The movement's organizers have pledged not to relent until the Canadian government drops some of its more draconian policies, including a quarantine requirement that essentially would make life impossible for unvaccinated truckers.

He conceded the protest would likely grow again this coming weekend and "there may not be a policing solution" to resolve the impasse.

Tamara Lich, a spokeswoman for the protestors, said she and fellow organizers had been surprised by the turnout at first "but we are now well organized and are settling in, until Canada is a free nation again."

Unfortunately, it seems like local police are insistent on cracking down; they have arrested a handful of demonstrators for a range of charges including carrying a "weapon" to "posting threats on social media".

Police acknowledged to the BBC that demonstrators have come from "all parts of Canada" and some even from the US.

"Most demonstrators have left," police chief Peter Sloly said at a Wednesday news conference. "What remains is a highly determined and highly volatile group of unlawful individuals."

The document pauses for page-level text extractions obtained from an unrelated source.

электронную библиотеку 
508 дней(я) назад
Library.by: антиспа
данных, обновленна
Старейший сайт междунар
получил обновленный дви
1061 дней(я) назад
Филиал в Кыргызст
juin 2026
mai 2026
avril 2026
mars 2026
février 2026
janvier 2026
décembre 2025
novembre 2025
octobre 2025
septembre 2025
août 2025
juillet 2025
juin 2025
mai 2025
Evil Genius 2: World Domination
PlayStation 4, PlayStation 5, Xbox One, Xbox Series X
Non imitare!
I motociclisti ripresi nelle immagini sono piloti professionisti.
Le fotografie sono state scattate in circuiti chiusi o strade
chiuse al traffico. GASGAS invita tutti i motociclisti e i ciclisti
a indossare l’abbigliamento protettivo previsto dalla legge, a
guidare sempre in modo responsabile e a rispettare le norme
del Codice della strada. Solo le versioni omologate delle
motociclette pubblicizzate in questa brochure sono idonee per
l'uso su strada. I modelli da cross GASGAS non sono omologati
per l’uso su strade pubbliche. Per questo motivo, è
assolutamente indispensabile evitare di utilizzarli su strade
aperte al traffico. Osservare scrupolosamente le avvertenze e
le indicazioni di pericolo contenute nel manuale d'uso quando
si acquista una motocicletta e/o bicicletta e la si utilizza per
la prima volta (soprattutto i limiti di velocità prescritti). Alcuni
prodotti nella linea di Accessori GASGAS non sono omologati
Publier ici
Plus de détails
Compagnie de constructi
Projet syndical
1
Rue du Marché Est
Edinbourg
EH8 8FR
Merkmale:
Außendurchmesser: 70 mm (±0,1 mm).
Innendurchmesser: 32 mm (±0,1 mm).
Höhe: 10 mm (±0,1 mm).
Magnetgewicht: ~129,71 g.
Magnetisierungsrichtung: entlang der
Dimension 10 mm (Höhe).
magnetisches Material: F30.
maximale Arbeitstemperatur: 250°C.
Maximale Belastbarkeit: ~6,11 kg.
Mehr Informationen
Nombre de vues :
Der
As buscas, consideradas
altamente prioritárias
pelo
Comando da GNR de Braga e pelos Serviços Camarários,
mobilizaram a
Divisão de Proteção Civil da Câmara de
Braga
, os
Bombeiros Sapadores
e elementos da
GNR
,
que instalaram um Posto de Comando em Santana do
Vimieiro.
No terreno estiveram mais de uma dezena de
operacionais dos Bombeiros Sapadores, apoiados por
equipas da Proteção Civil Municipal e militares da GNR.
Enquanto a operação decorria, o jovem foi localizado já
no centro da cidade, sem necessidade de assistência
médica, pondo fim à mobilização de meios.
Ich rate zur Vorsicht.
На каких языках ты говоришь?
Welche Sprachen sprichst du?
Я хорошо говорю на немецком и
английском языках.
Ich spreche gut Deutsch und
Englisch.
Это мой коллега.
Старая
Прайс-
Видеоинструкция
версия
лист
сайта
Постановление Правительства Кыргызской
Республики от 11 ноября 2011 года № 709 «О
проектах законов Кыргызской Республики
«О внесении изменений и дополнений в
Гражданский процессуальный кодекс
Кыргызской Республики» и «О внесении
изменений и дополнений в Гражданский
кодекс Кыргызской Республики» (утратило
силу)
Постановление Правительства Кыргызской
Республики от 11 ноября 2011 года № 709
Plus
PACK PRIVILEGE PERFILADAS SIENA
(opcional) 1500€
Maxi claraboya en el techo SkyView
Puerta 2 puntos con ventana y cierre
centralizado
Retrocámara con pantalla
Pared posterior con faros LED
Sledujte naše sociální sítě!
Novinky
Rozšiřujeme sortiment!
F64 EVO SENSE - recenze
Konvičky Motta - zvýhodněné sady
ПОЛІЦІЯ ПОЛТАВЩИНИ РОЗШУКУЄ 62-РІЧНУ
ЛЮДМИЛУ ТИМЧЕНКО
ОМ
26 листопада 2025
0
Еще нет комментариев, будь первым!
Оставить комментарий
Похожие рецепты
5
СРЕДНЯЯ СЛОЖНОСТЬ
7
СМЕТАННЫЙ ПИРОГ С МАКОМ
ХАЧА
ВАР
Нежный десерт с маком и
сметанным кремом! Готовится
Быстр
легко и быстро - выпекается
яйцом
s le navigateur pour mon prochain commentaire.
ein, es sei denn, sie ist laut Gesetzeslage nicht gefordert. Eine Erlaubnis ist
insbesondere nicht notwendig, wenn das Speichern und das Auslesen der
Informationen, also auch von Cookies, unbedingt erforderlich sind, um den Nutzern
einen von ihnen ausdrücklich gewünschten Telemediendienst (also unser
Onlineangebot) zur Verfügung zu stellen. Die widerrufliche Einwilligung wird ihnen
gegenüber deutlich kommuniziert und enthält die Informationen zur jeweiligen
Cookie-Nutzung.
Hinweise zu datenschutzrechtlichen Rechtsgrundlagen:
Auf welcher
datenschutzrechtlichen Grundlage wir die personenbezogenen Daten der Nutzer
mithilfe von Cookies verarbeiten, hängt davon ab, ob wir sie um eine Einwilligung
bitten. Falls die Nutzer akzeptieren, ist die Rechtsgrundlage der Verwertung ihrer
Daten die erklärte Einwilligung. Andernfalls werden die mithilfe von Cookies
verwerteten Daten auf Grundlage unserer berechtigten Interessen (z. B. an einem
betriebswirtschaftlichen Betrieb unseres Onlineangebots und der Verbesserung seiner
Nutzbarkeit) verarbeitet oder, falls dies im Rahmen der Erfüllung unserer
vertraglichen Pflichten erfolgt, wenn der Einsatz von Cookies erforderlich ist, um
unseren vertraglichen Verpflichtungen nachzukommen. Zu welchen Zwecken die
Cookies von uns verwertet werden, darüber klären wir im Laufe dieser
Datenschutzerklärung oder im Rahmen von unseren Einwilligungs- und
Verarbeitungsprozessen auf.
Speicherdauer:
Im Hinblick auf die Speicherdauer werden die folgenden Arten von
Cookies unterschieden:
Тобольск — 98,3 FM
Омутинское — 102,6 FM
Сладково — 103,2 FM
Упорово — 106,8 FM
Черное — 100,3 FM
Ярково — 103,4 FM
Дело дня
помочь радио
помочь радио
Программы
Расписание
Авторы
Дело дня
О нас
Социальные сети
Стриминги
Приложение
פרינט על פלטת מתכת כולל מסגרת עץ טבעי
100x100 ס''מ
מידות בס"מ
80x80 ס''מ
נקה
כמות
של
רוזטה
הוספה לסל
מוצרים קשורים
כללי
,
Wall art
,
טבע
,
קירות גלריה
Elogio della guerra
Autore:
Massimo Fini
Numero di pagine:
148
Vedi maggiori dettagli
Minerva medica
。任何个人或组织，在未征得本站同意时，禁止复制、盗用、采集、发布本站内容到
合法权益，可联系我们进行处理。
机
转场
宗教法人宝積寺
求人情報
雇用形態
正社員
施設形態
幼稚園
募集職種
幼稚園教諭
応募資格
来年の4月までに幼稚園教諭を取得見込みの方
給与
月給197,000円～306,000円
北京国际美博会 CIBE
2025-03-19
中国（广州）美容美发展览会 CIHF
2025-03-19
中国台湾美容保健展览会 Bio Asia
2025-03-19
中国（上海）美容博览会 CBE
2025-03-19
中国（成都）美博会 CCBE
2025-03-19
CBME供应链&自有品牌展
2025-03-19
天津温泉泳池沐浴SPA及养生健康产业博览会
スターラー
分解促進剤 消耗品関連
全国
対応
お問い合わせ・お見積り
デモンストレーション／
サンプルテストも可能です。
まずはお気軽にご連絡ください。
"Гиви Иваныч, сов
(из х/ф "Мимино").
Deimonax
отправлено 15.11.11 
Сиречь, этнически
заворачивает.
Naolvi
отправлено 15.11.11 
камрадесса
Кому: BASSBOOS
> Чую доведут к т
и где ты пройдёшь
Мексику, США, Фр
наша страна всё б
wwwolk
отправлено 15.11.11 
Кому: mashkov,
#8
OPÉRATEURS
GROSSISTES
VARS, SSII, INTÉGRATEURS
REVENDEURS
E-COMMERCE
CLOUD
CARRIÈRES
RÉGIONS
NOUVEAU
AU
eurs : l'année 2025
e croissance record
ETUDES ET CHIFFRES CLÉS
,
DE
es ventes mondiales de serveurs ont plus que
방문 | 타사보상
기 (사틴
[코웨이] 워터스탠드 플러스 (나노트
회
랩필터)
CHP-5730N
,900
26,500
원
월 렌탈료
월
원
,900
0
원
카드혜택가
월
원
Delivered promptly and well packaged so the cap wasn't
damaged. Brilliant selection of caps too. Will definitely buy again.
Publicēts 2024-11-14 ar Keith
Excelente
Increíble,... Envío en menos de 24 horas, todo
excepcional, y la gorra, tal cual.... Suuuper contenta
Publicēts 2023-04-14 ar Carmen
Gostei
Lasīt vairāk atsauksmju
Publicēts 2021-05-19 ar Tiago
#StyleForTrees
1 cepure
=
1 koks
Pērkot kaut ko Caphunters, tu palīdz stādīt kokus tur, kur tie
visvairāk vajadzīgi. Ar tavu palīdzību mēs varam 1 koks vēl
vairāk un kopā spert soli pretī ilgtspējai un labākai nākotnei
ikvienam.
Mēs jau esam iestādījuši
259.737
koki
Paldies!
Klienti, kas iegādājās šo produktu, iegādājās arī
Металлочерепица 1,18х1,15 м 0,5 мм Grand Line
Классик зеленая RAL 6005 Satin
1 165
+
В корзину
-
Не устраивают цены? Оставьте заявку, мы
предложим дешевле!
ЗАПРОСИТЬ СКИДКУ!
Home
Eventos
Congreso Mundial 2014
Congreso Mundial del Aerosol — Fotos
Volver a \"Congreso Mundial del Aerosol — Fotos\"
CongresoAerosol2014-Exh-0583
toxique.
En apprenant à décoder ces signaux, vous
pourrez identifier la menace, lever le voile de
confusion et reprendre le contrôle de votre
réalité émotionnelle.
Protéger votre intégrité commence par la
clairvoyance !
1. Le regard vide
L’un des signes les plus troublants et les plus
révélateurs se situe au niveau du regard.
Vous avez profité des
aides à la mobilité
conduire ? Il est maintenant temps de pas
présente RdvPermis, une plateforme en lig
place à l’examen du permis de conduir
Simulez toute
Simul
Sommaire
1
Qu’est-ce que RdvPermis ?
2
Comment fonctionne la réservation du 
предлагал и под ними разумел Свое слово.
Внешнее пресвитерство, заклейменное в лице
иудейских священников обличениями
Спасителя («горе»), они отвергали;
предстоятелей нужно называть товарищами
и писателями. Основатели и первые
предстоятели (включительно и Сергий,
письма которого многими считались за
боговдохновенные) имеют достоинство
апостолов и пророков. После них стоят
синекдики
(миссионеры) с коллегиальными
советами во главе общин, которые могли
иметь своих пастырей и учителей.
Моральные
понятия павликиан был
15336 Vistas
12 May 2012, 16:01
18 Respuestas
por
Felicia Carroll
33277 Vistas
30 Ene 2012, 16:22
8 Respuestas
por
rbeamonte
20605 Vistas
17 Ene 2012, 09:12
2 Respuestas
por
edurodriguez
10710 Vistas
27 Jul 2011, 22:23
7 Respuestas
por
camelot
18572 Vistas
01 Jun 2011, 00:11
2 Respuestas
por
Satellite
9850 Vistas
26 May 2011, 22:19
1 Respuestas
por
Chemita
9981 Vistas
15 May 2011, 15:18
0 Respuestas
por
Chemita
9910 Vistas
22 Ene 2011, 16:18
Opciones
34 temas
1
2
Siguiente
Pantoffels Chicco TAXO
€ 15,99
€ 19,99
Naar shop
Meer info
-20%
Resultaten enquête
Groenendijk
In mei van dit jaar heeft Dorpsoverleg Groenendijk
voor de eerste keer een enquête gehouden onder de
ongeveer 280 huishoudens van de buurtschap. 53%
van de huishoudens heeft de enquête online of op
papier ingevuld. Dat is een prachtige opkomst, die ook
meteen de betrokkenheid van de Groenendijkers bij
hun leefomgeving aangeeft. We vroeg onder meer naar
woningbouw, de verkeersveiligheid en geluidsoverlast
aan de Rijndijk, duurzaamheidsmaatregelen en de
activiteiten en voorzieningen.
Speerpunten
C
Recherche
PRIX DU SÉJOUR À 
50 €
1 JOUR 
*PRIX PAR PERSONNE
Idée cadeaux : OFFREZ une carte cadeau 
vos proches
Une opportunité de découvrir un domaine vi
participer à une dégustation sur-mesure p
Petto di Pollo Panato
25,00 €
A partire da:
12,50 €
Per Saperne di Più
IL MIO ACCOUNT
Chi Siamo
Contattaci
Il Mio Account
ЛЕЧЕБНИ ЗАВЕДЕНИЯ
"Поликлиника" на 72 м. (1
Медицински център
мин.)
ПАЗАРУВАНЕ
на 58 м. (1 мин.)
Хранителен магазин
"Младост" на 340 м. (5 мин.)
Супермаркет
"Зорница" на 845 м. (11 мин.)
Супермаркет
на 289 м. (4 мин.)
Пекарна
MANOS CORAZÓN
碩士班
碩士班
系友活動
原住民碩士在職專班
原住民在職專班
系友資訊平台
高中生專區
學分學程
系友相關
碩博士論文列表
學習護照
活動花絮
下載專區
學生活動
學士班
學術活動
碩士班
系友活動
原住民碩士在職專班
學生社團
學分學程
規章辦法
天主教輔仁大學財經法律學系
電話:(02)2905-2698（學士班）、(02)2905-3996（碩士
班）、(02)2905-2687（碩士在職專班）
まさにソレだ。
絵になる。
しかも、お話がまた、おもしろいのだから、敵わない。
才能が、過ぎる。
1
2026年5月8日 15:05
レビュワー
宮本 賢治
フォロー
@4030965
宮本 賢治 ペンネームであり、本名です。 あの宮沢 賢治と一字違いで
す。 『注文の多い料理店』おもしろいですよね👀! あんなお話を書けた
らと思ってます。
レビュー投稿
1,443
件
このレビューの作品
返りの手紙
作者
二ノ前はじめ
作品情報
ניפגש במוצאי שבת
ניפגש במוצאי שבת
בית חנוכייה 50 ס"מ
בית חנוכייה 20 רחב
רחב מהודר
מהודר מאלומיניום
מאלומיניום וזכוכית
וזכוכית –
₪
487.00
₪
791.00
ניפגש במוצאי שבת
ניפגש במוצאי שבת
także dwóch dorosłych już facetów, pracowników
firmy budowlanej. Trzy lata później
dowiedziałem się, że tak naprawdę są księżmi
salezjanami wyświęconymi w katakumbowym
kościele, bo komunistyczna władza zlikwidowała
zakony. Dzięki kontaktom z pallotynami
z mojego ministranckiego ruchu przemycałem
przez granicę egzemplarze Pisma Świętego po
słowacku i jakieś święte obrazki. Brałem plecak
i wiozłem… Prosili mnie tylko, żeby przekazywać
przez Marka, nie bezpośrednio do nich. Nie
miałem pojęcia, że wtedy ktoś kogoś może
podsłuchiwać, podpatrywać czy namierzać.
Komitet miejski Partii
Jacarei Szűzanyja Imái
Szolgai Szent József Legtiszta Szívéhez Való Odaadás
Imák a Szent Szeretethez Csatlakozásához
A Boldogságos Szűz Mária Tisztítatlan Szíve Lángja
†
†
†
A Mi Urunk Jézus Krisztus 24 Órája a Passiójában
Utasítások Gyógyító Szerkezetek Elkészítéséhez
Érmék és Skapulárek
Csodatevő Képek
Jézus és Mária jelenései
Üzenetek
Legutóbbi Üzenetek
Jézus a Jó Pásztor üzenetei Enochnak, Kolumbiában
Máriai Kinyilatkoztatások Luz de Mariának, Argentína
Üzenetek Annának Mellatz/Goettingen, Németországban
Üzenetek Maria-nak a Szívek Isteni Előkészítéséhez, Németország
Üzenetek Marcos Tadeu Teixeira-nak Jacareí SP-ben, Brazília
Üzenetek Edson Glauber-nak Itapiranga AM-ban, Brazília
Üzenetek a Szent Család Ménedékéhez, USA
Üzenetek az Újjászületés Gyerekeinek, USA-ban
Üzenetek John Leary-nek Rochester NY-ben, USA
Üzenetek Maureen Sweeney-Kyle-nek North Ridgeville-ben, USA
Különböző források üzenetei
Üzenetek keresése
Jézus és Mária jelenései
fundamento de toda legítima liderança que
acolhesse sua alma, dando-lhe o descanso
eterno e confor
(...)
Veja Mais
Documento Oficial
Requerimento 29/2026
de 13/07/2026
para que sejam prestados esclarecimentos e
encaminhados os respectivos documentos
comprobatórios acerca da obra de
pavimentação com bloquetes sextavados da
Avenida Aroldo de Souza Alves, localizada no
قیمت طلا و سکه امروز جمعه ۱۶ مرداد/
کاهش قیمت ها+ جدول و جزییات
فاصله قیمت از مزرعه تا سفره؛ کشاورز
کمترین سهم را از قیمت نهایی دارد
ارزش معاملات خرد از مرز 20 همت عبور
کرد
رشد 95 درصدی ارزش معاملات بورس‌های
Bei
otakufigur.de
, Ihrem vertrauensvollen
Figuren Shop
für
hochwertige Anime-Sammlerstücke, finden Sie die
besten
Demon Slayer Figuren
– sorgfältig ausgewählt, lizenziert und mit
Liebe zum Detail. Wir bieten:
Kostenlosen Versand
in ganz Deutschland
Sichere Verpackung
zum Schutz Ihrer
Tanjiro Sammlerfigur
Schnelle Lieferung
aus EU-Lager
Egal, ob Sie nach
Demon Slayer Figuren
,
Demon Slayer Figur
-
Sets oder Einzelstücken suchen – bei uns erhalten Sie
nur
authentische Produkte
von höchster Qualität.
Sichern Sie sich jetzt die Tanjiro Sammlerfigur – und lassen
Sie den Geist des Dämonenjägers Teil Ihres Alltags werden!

He conceded the protest would likely grow again this coming weekend and "there may not be a policing solution" to resolve the impasse.

As we noted above, some Ottawa officials have suggested trying to cut off the supply of donations financing the truckers. One even proposed suing GoFundMe to block the money raised by supporters from reaching the truckers, whom the council member described as "mercenaries" who are "unlawfully occupying our communities".

While some locals have complained about the disruptions, one organizer of the Freedom Truckers movement tried to explain that blame for these disruptions lies with the Canadian government.

In a statement, Chris Barber - one of the convoy leaders - said the group understood those frustrations but was also being bullied by politicians and members of the press.

"The responsibility for your inconvenience lies squarely on the shoulders of politicians who prefer to vilify and call us names rather than engage in respectful, serious dialogue," he said.

But the BBC also parroted MSM lies about the truckers out in Coutts, claiming that they had blocked commercial traffic along the border for five days. The decision to block traffic was made by the RCMP, not the truckers. It also quoted the mayor of the small community in Coutts, who claimed the truckers were responsible for the small community being cut off from gas and groceries for days.

But, again, the truckers aren't the ones setting up the roadblocks.

Meanwhile, the truckers' protests have garnered support and inspired others in Europe to try and organize a convoy of their own that will converge on Brussels at an unspecified date.

To end things on a lighter note: supporters of the truckers have been stirring up mischief by calling 911 to inquire about PM Justin Trudeau's whereabouts. According to a WSJ reporter, local authorities have asked them to kindly desist.